City misses revenue target

Nyemudzai Kakore Herald Reporter
Harare City Council will not meet its annual revenue target of US$276 million this year, having collected only US$138 million in the last 10 months to October.

The city council has since revised downwards its 2014 revenue target to US$151 million, with at least US$12 million being collected per month.

Last year, the city’s revenue collection was US$156 million.

Presenting the 2015 budget proposal last week, chairperson of the Finance and Development Committee councillor Tranos Moyo said the city’s performance in revenue collection was poor compared to last year. He said out of the new US$151 million target, the city will channel at least 48 percent towards employment costs, while about 52 percent will be projected to fund service delivery programmes.

Clr Moyo said council was owed at least US$294 million by residents in bills and rates which obstructs its efforts in revenue collection.

“It is projected that US$151 million will be collected by December 31, 2014,” he said. “The country is experiencing low capacity utilisation, inflation that borders on deflation. High rate of unemployment and liquidity challenges impact have seen the manifestation of increased debtors in the books of council.”

Clr Moyo said this also impacted on the city’s failure of clearing its debt of US$220 million.

“Our debts stood at US$294 million as at September 30, 2014 against a creditor position of US$220 million,” he said. “Of the US$220 million owed to creditors, US$122 million relate to employment costs in the form of statutory instruments.”

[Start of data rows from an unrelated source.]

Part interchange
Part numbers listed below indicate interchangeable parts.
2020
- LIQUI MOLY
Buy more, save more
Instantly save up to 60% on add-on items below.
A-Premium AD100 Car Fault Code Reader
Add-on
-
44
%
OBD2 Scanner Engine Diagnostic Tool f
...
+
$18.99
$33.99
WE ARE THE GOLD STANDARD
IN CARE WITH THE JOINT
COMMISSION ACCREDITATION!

Clr Moyo said the city needed to cut the amount of revenue channelled to salaries and improve service delivery by being consistent with the prescribed ration of 30:70.

Government requires that only 30 percent of revenue collected by councils be channelled towards salaries, while 70 percent goes to service delivery.

Clr Moyo said employment revenue was exhibiting a downward trend from 96 percent in 2009 to 48 percent in 2014 as they had managed to whittle down a number of employees on the city’s payroll from 10 610 to 9 271.

“Council continues to strive towards the attainment of the prescribed ratios set by the Minister of Local Government, Public Works and National Housing of 30:70 between employment cost and service delivery,” he said.

“Council embarked on a departmental restructuring exercise and staff rationalisation, this exercise projects the salary bill will go down by approximately US$1,3 million per month translating into an annual saving of about US$15 million on employment costs.”

Before the restructuring and rationalisation programme, the city’s 18 directors were gobbling US$500 000 in salaries monthly at a time service delivery was plummeting.